The XOR Neural Network users back propergation to calculte the errors of each individual connection in the network. This is done by finding th error at the output to the network and then passing this back to the networks previous nodes.
My current alpha version of the network will train the network on a set of test data and then can be used on a live set of data to see if it works, at the current time I only have the network working for unipolar input as the bipolar input is sticking when the output hits zero. This causes the messy problem of multiplying by zero when we pass back the error.
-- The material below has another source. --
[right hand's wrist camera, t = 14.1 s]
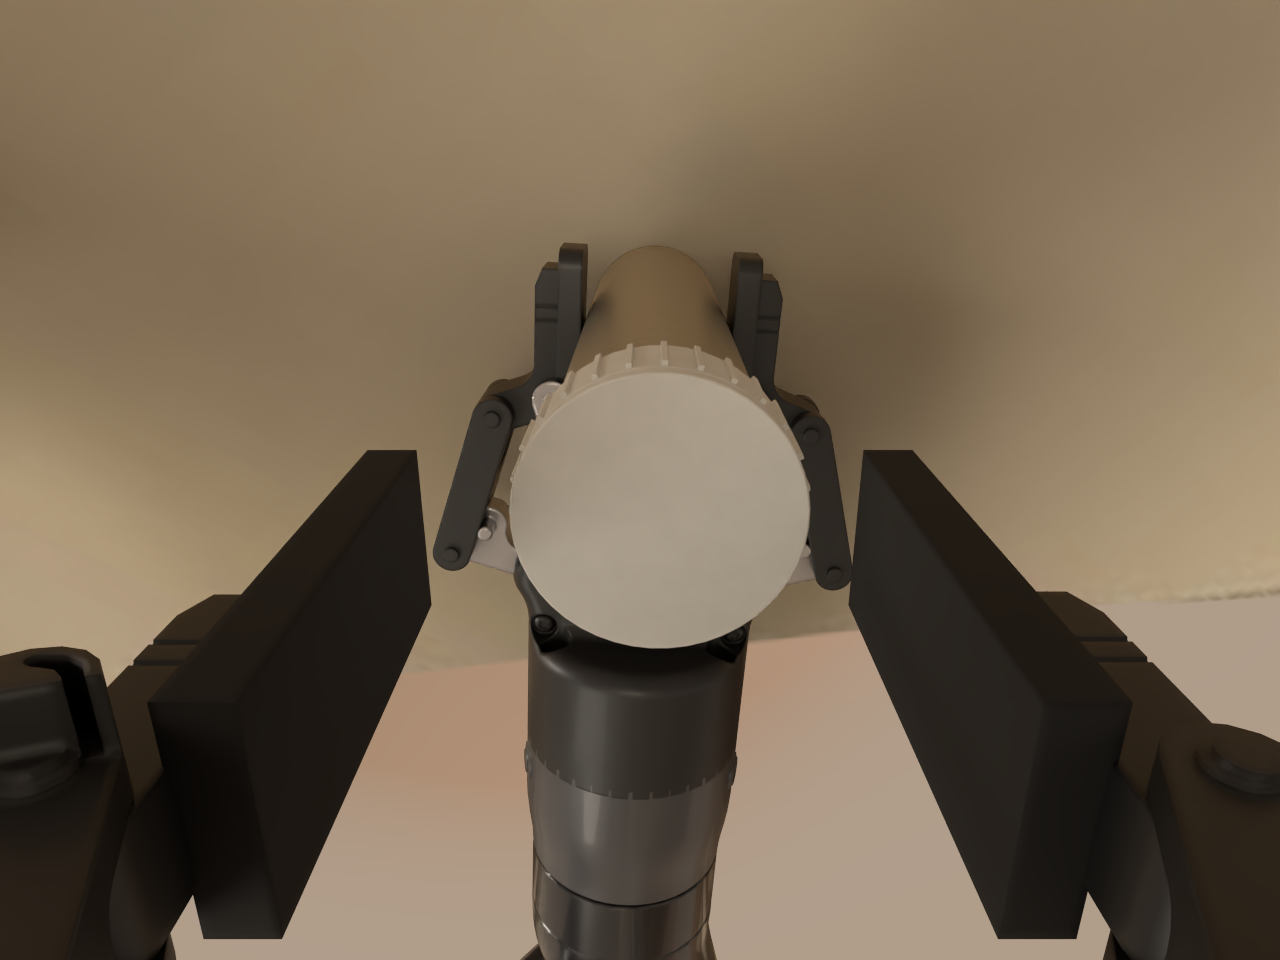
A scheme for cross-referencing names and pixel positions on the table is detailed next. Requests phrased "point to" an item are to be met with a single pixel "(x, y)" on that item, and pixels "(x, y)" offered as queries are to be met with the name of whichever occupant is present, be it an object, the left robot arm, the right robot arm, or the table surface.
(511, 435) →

I still have yet to figure out how to solve this, but will keep you informed when I find out.
The code below is part of my network:
private void train(object sender, EventArgs e)
{
//set training set
// input 1 input 2 desired out
td[0, 0] = 0; td[0, 1] = 0; td[0, 2] = 0;
td[1, 0] = 0; td[1, 1] = 1; td[1, 2] = 1;
td[2, 0] = 1; td[2, 1] = 0; td[2, 2] = 1;
td[3, 0] = 1; td[3, 1] = 1; td[3, 2] = 0;
//randomise weights
randweights();
//do while loop checking to see if training is complete
do
{
E = 0;
for (vector = 0; vector < 4; vector++)
{
forwardsprop(2, 2);
double output = calculate((y1[0] * w2[0]) + (y1[1] * w2[1]));
double error = calcerror(output);
backprop(error);
chageweight(error, 2, 2);
E += cycleerror(output);
}
number++;
}while(E>Emax && number < epoch);
MessageBox.Show("Training Complete, E = " + E.ToString() + " Epochs = " + number.ToString());
}
This is the general overview of what happens in the program, the training section of code will repeatedly input the training data and calculate the new weights for each of the connections this is done by first forward propogation to get the output of the network.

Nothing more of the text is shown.